Quando se pensa em relacionamento amoroso, é comum cair em dois erros.
Um é imaginar que, se existe amor, tudo deveria acontecer naturalmente:
atenção, carinho, escuta, desejo, parceria. O outro é imaginar que, para o
relacionamento funcionar, o casal precisa seguir conscientemente uma longa
lista de regras e técnicas. Nenhuma dessas visões descreve bem a vida real.
Na prática, o amor não dispensa ajustes. O casal se corrige, se adapta,
aprende. Às vezes basta conversar; outras vezes, certos comportamentos precisam
ser treinados até virarem hábito. Isso vale para ouvir melhor, ser mais
caloroso, participar mais, evitar padrões destrutivos. Mas esses ajustes não
podem ocupar o centro da relação o tempo todo.
Esse é um ponto decisivo: o ideal é que o que foi aprendido se
automatize. Ninguém dirige bem pensando conscientemente em cada movimento do pé
ou da mão. No começo, há esforço; depois, incorporação. No relacionamento é
parecido. Se tudo tiver de ser lembrado, corrigido e monitorado o tempo
inteiro, a convivência fica artificial, pesada, quase policialesca.
Também é ingênuo imaginar que, num bom relacionamento, a pessoa estará
sempre disponível e sempre colocará o parceiro em primeiro lugar. A vida
continua acontecendo: há trabalho, cansaço, preocupações, filhos, contas,
vontade de ficar só, momentos de saturação. O parceiro convive com tudo isso.

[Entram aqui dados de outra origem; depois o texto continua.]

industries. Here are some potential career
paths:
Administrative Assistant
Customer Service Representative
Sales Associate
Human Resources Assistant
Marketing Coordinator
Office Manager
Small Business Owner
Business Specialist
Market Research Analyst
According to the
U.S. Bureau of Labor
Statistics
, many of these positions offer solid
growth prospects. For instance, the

Portanto, amar alguém não elimina a concorrência de outras motivações e outras
exigências da vida.
Por isso, nem todo comportamento positivo dentro do relacionamento vem
de prazer espontâneo imediato. Às vezes a pessoa ouve, acolhe ou cede porque
quer e gosta. Outras vezes, faz isso porque sabe que não fazê-lo causará mágoa,
desgaste ou sofrimento desnecessário. Isso não torna o amor falso. Apenas
mostra que vínculos reais são sustentados por uma mistura de prazer, cuidado,
dever, hábito e vontade de preservar o que tem valor.
Talvez por isso uma pergunta seja mais importante do que todas as listas
de regras: no final das contas, esse relacionamento vale a pena? A companhia do
outro faz bem? Estar junto compensa? O saldo global é positivo? Uma coisa é
ficar porque o vínculo é fonte de prazer, sentido e desejo de convivência.
Outra, muito diferente, é ficar porque sair parece pior, mais caro, mais
assustador ou mais culposo.
O melhor relacionamento não é o que dispensa esforço, nem o que vive de
técnica. É aquele em que o casal consegue corrigir o que precisa ser corrigido,
transformar em hábito o que faz bem e, apesar das exigências inevitáveis da
vida, preservar uma sensação bastante clara de que estar junto vale a pena.